### Brief
From the listing below, set down exactly each line beginning with the one containing "cup: present [817,465,849,536]" and ending with the last.

### Provided material
--
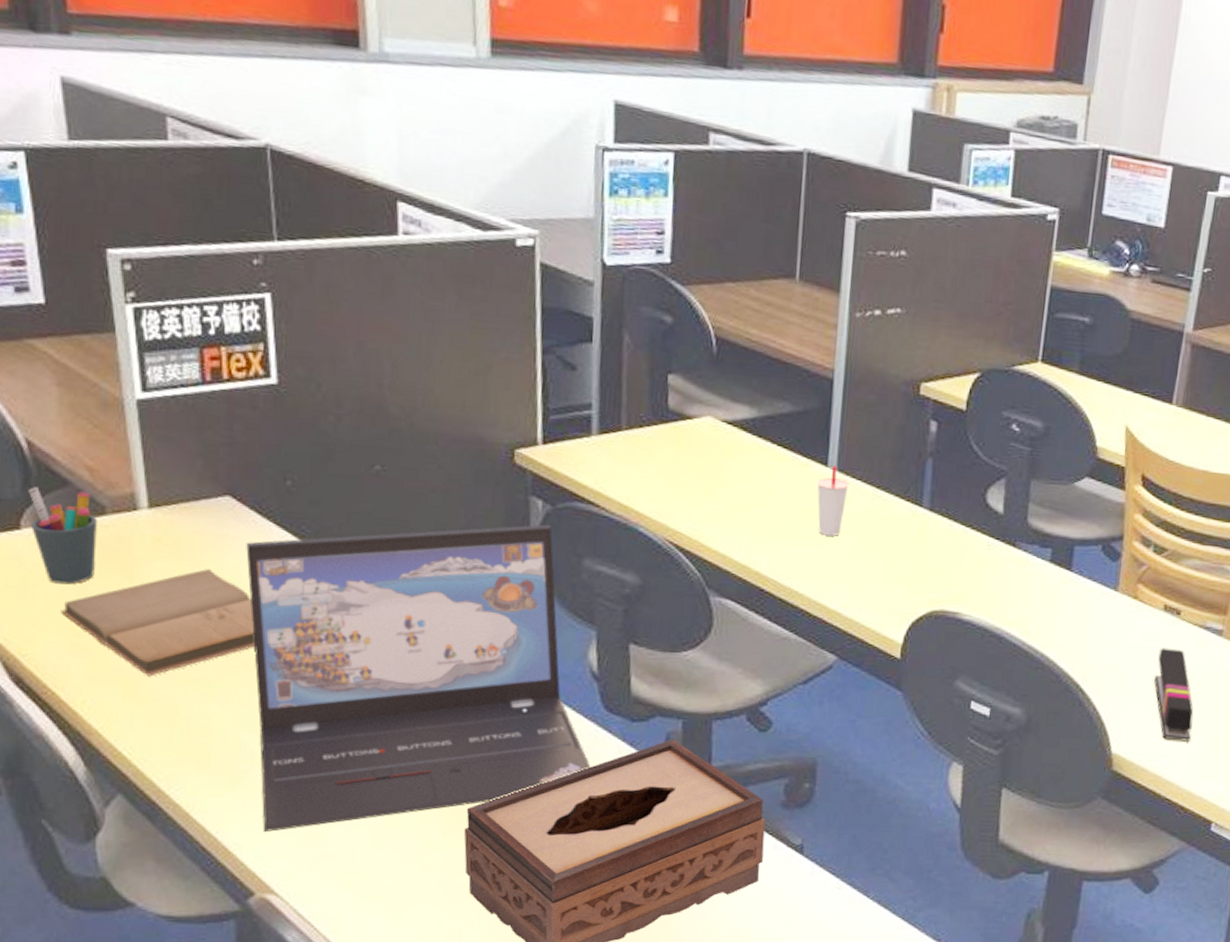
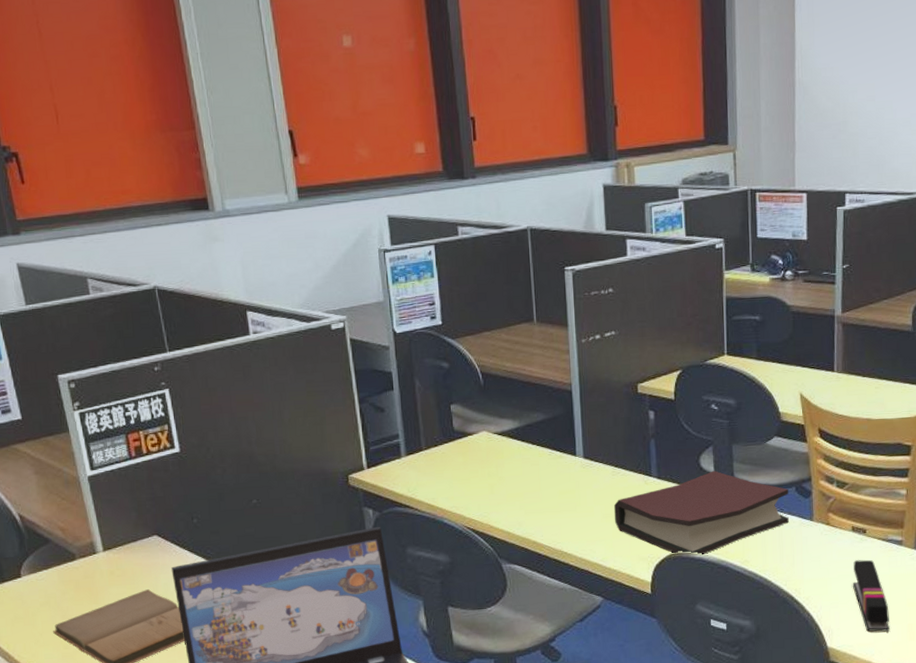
pen holder: present [28,487,97,585] -> none [24,546,73,613]
cup: present [817,465,849,536] -> none [570,454,594,508]
hardback book: none [866,510,1093,618] -> present [614,471,789,555]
--
### Task solution
cup: present [817,465,849,536] -> none [570,454,594,508]
hardback book: none [866,510,1093,618] -> present [614,471,789,555]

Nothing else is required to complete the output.